AOF (Agentic Ops Fabric) is an open-source orchestration layer for multi-agent systems. It provides the infrastructure to coordinate, schedule, and enforce quality workflows across a swarm of AI agents — without requiring agents to implement any orchestration logic themselves.

The Problem

When you deploy multiple AI agents to work on complex tasks, you immediately run into coordination problems:

  • State loss: An agent crashes mid-task.
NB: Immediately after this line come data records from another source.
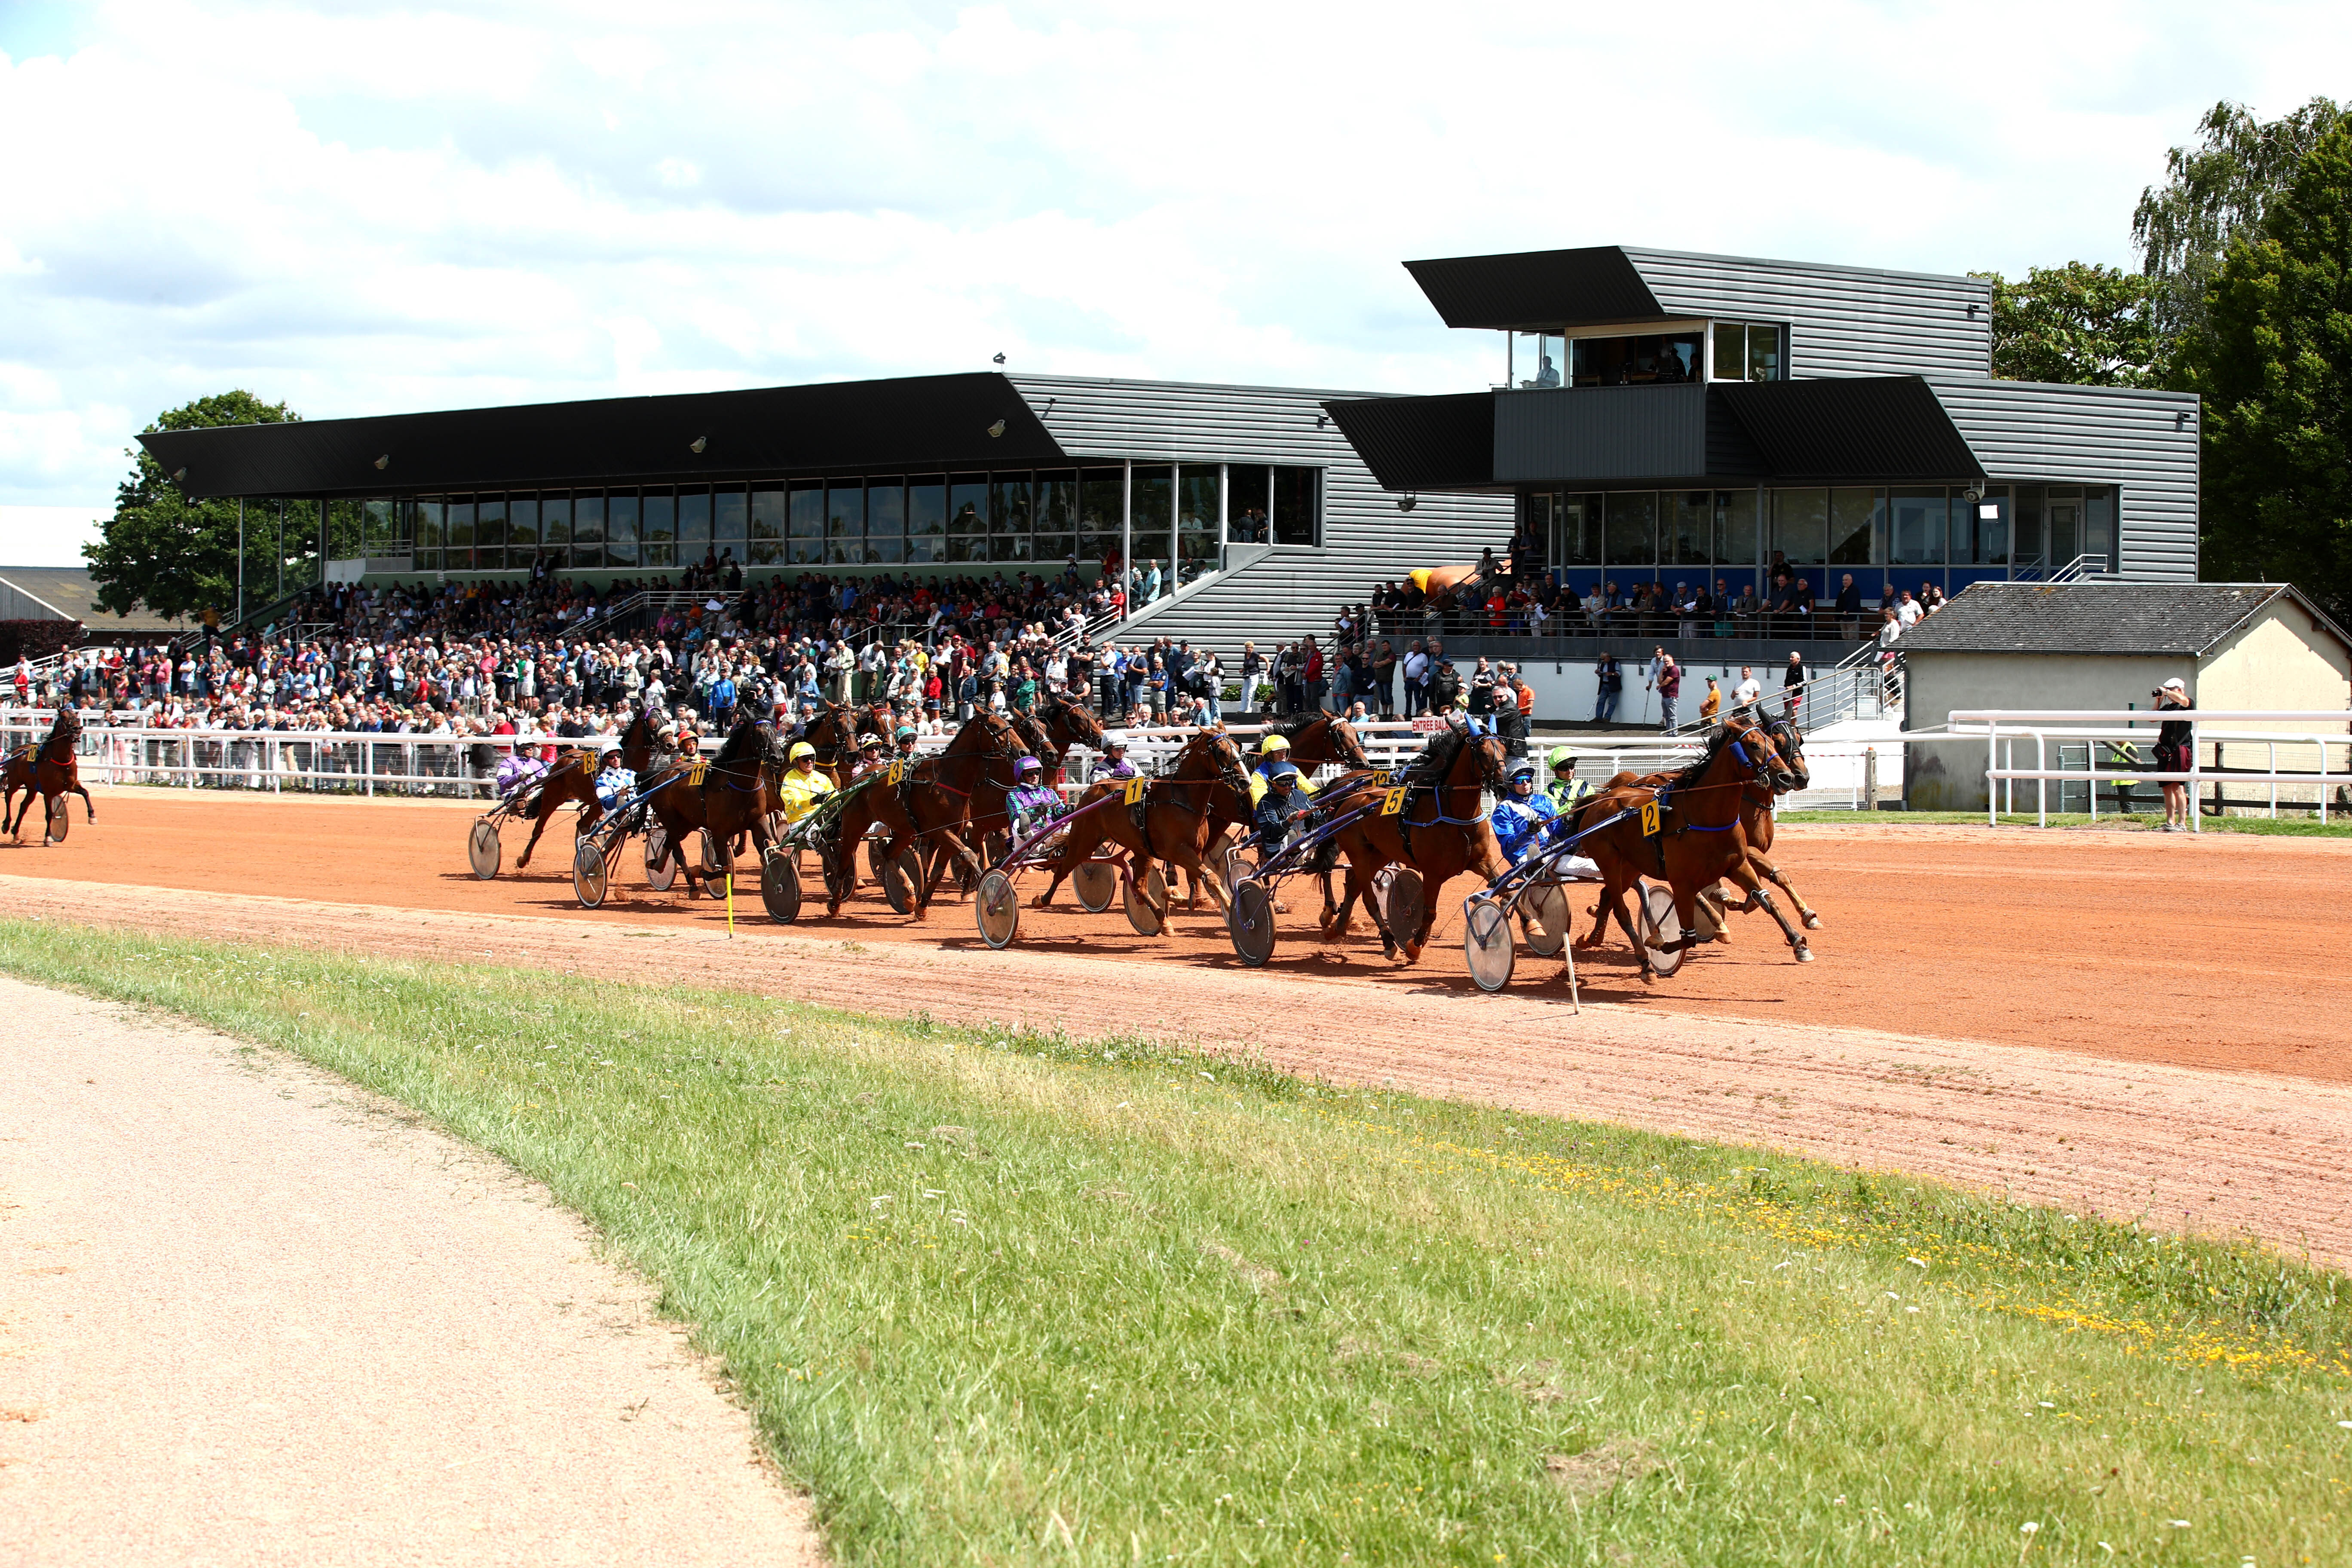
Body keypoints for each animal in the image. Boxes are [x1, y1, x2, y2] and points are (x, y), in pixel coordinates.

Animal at [1, 705, 94, 841]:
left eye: (76, 715)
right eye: (63, 717)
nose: (77, 729)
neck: (61, 760)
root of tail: (17, 751)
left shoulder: (71, 785)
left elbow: (85, 793)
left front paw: (92, 817)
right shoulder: (49, 793)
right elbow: (49, 814)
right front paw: (48, 837)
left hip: (32, 788)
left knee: (24, 806)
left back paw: (16, 832)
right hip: (15, 782)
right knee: (9, 796)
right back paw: (6, 825)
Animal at [1317, 729, 1514, 964]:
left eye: (1504, 750)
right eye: (1483, 753)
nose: (1504, 785)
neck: (1455, 816)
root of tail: (1350, 798)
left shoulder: (1482, 861)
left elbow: (1506, 891)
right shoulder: (1432, 874)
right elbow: (1429, 913)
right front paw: (1414, 946)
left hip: (1380, 854)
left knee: (1354, 885)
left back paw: (1338, 927)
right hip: (1358, 854)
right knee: (1366, 896)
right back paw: (1386, 941)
What happens to its work?
  • No enforcement: An agent can skip a required code review or QA step.
  • Race conditions: Two agents update the same task simultaneously.
  • No visibility: You have no idea what’s in-progress, blocked, or done.
  • Dropped dependencies: Task B completes but Task A (which depended on B’s output) is never notified.

AOF solves all of these at the infrastructure layer — agents just call tools.

Core Design Principles

Tasks Are Files

Every task is a Markdown file with YAML frontmatter:

---
schemaVersion: 1
id: TASK-2026-02-17-001
title: Fix scheduler memory leak
status: ready
priority: high
routing:
role: swe-backend
team: swe-suite
---
# Objective
Fix memory leak in scheduler poll loop.
## Acceptance Criteria
- [ ] Memory stable over 1000 poll cycles

This means your task queue is:

  • Human-readable — open any task in a text editor
  • Diff-able — full git history of all changes
  • Tool-agnostic — no proprietary format or database lock-in

State Transitions Are Atomic

Moving a task from ready to in-progress is an atomic filesystem rename(). This is the same guarantee that unix systems use for safe log rotation and atomic file updates — battle-tested, no database required.
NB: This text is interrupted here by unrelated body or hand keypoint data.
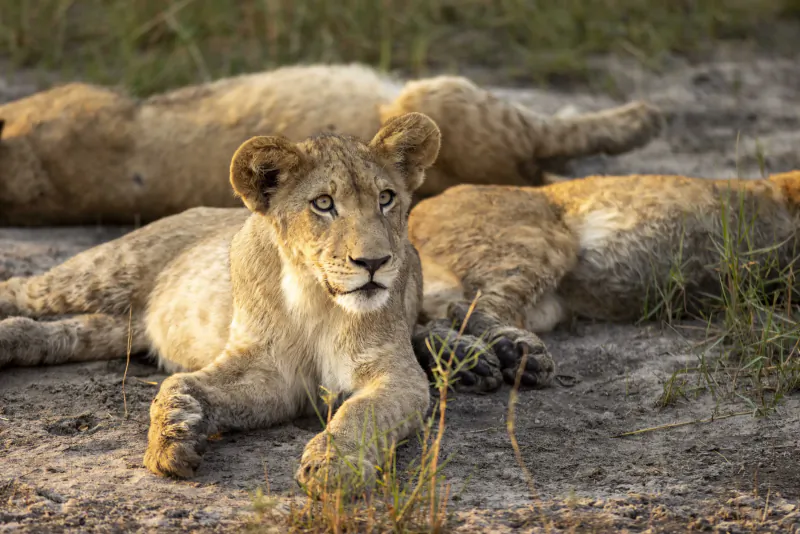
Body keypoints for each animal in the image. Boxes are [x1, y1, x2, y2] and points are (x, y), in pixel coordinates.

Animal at [0, 112, 503, 495]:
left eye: (386, 198)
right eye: (323, 204)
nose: (375, 262)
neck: (317, 300)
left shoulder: (388, 374)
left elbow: (360, 413)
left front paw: (331, 468)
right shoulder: (268, 368)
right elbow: (177, 385)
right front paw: (173, 440)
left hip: (120, 326)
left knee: (66, 333)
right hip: (105, 271)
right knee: (27, 288)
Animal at [409, 171, 800, 386]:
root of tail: (412, 213)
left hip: (546, 305)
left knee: (426, 324)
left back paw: (470, 361)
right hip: (537, 242)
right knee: (468, 308)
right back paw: (514, 353)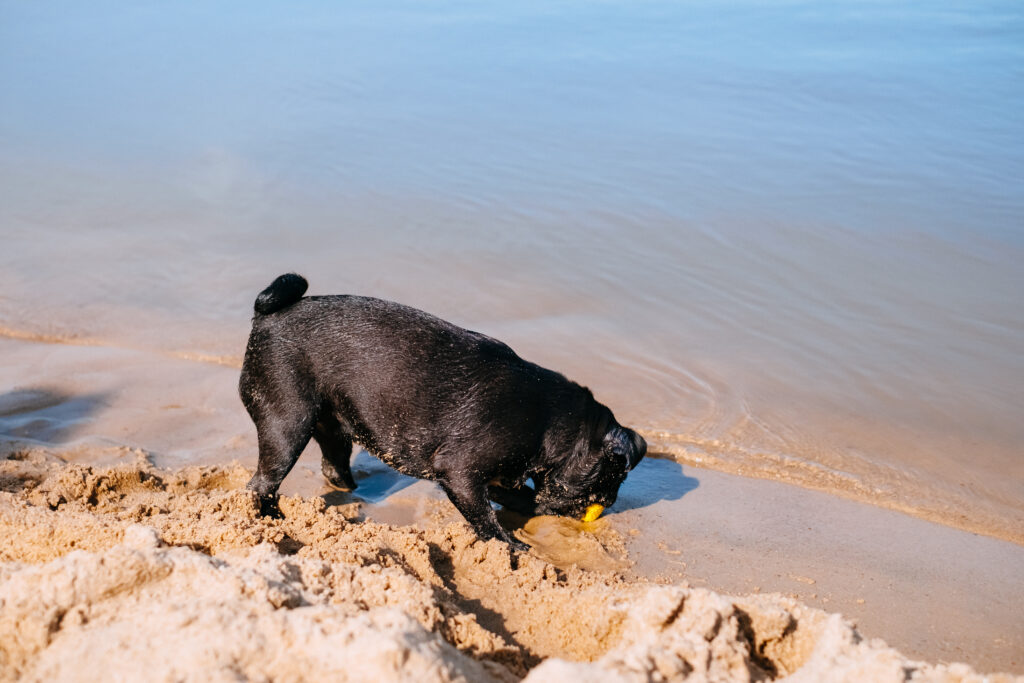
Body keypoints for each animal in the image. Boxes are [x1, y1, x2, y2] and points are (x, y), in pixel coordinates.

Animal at [237, 274, 647, 548]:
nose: (611, 502)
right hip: (287, 426)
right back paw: (272, 521)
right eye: (612, 477)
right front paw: (510, 546)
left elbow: (517, 499)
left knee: (334, 466)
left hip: (332, 426)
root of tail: (268, 316)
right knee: (262, 484)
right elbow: (485, 518)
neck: (554, 423)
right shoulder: (460, 472)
The Scheduler Is Deterministic

The AOF scheduler runs on a configurable poll interval and makes decisions based on pure business rules — no LLM calls, no probabilistic behavior. If a task is ready and its assigned agent has capacity, the scheduler dispatches it. Every time. Predictably.

Agents Are Decoupled From Orchestration

An agent doesn’t need to know about scheduling, capacity limits, or workflow enforcement. It:

  1. Receives a dispatch notification
  2. Reads the task file
  3. Does the work
  4. Calls aof_task_complete with a summary

AOF handles everything else: lease renewal, heartbeat tracking, workflow gate progression, dependency cascading, and notifications.

Architecture Overview

┌─────────────────────────────────────────────────┐
│ Your Agents │
│ (call aof_dispatch, aof_task_complete, etc.) │
└────────────────────┬────────────────────────────┘
│ AOF Tools (MCP or plugin)
┌────────────────────▼────────────────────────────┐
│ AOF Core │
│ │
│ ┌──────────┐ ┌──────────┐ ┌────────────────┐ │
│ │Scheduler │ │ Protocol │ │ Gate Evaluator│ │
│ │ (poll) │ │ Router │ │ (SDLC enforce)│ │
│ └────┬─────┘ └────┬─────┘ └────────────────┘ │
│ │ │ │
│ ┌────▼─────────────▼────────────────────────┐ │
│ │ Filesystem Task Store │ │
│ │ (backlog/ ready/ in-progress/ done/) │ │
│ └───────────────────────────────────────────┘ │
└─────────────────────────────────────────────────┘
ModulePurpose
dispatch/Scheduler, gate evaluator, SLA checker, lease manager, dep-cascader
store/Filesystem task store with atomic state transitions
protocol/Inter-agent protocol router (handoff, resume, completion)
events/JSONL event logger + notification engine
memory/Tiered memory pipeline (hot → warm → cold) + HNSW vector index
org/Org-chart parser, validator, drift detection
recovery/Task resurrection, lease expiration, deadletter handling
metrics/Prometheus exporter

Operating Modes

AOF runs in two modes:

OpenClaw Plugin Mode (recommended for agent deployments) : AOF registers as an OpenClaw plugin and exposes tools directly to your agents via the gateway. No separate process needed.

Standalone CLI/Daemon Mode : AOF runs as an independent daemon with its own HTTP endpoint. Suitable for non-OpenClaw environments or hybrid setups.

What AOF Is Not

  • Not an LLM router — AOF doesn’t call language models. Agents call AOF.
  • Not a message broker — Protocol messages are filesystem-based, not queue-based.
  • Not a database — The task store is the filesystem. No PostgreSQL, Redis, or SQLite required for basic operation.
  • Not opinionated about agent implementation — Any agent that can call tools works with AOF.